Women share tales, swap recipes from their quarantine kitchens

Boston-based artists hosts virtual recipe exchange in celebration of community

Elisa+Hamilton%27s+banana+bread+card.

Photo: Elisa Hamilton

Elisa Hamilton’s banana bread card.

Maria Aguirre, Reporter

Earlier this year, Boston-based visual artist Evelyn Rydz was struggling to decide which of her Colombian mother’s recipes she would take to the next “Comida Casera” dinner.

Rydz has hosted these intimate, pot-luck meals since 2016, gathering strangers, neighbors, colleagues, friends, mentors — any women in her life — to share dishes inspired by other important women.
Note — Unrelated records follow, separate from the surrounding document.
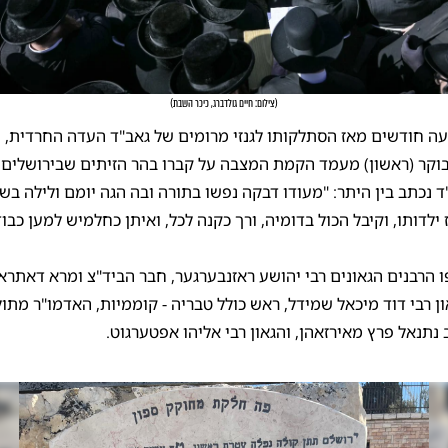
(
צילום: חיים גולדברג, כיכר השבת
)
ה חודשים מאז הסתלקותו לגנזי מרומים של גאב"ד העדה החרדית, הג
בוקר (ראשון) מעמד הקמת המצבה על קברו בהר הזיתים שבירושלים.
 נכתב בין היתר: "מעודו דבקה נפשו בתורה ובה הגה יומם ולילה בשק
ילדותו, וקיבל הכול בדומיה, ורך כקנה לכל, ואיתן כחלמיש למען כבו
רבנים הגאונים רבי יהושע ראזנבערגער, חבר הביד"צ ומרא דאתרא
ן רבי דוד מיכאל שמידל, ראש כולל טבריה - קוממיות, האדמו"ר מתו
 נתנאל פרץ מאירזאהן, והגאון רבי אליהו אפטערגוט.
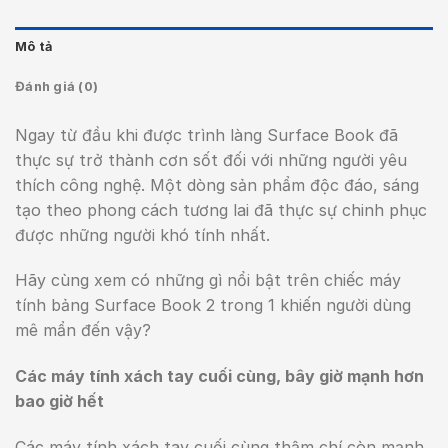
Mô tả
Đánh giá (0)
Ngay từ đầu khi được trình làng Surface Book đã
thực sự trở thành cơn sốt đối với những người yêu
thích công nghệ. Một dòng sản phẩm độc đáo, sáng
tạo theo phong cách tương lai đã thực sự chinh phục
được những người khó tính nhất.
Hãy cùng xem có những gì nổi bật trên chiếc máy
tính bảng Surface Book 2 trong 1 khiến người dùng
mê mẩn đến vậy?
Các máy tính xách tay cuối cùng, bây giờ mạnh hơn
bao giờ hết
Các máy tính xách tay cuối cùng thậm chí còn mạnh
Then the coronavirus arrived in Boston and Rydz was faced with a different dilemma: how to adapt “Comida Casera” during the COVID-19 pandemic.

Rydz’s solution was to move the upcoming dinner online and host a recipe and story exchange that started with an email invitation. On the evening of April 4, about 16 women, joined the first virtual edition of “Comida Casera,” streamed via Zoom from their homes in the U.S., Ecuador and India, exchanging comfort food recipes, kitchen hacks and funny quarantine anecdotes.

“Although there [was] no physical shared table or food, there [was] a virtual unifying idea of the table created by the experiences of all being at home during these uncertain and challenging times,” said Rydz, who was able to bring together current or former Boston residents of all ages and backgrounds, without asking them to break self-isolation and leave their homes.

“I was not sure how it would work, I was very happy to see how we connected together and shared with each other in an online community that spanned across time zones, cultures, and generations.”

After a brief welcome, Rydz shared the story behind her dish, “Mom’s Chicken Soup,” inspired by the Colombian recipe for “ajiaco,” a classic chicken soup made with cilantro, corn and tomatoes.

“This is a time where everyone needs a lot of healing and soup is something we always do when we are sick,” said Rydz.

From several small squares clustered on computer screens, the women who joined the virtual event were thrilled to chat with new people and share recipes, from banana bread inspired by a sister, to pasta dish “Cacio e Pepe,” made with cheese and pepper, created by Cambodian-American Mel Taing and her boyfriend.

“For the entirety of our relationship, cooking has been a core bonding experience,” Tain wrote in the digital cookbook Rydz compiled from the shared recipes after the dinner.

From Mumbai, India, Esha Bhatia attended the recipe swap and shared instructions for “Rajma Chawal,” an Indian dish made with beans, spices and gravy, served with rice.

Women joined the first virtual recipe exchange via Zoom from their homes in the U.S., Ecuador and India.
Photo: Maria Aguirre
Women joined the first virtual recipe exchange via Zoom from their homes in the U.S., Ecuador and India.

As is customary at every “Comida Casera,” each woman spoke about their recipe and the story behind it, without mentioning their age or their job.

Rydz believes people are more than just their age or their occupation. At the meals, the artist strives to foster a “multigenerational feeling” where people can share powerful wisdoms no matter if they are in their 20s or 60s.

“The real meal is made up of diverse stories,” Rydz said. “That’s what you’re really sharing and consuming.”

Jill Slosburg-Ackerman shared the recipe for traditional Jewish “Mandel” or almond bread, one her mother, a first-generation Russian Jew, typed-up for her in the 1950s while living in Omaha, Nebraska, before Sloatsburg-Ackerman left for college.

Ellen Miller, said she didn’t get any recipes from her mother, who never cooked, and instead shared her daughter’s recipe for “matzah,” traditionally prepared for the Jewish celebration of Passover.

Meg Rotzel said she has been spending a lot of time with her 6-year-old pancake-loving daughter in the kitchen. Recently, she has devised a recipe called “Peaceful Pancakes,” which she said are ideal for a gluten-free sensible eater like herself, and can be made by any child with a box of gluten-free pancake mix.

“Let the kid mix the eggs and milk together with a fork and don’t get mad,” Rotzel wrote in the digital cookbook.

Anecdotes like Rotzel’s made the women laugh as they recognized similar experiences from their own quarantine kitchens. Some of them were thankful for the virtual meeting as it helped take their minds off the public health emergency, home errands and remote working.

“I always hope this dinner takes [guests] out of their everyday life,” Rydz said. “Whether it be from really active listening [or] whether it be about connecting in an intimate way with strangers, this is such a nice break from work.”

Rydz is planning to host another one on the upcoming weekend of April 25.

“I hope you find comfort and each other in the recipes,” said Rydz before ending the virtual meeting, as the women waved to each other in front of their webcams and asked to swap email addresses.

Before signing off, Rydz shouted into the camera “food is love,” waved goodbye and blew kisses at the screen.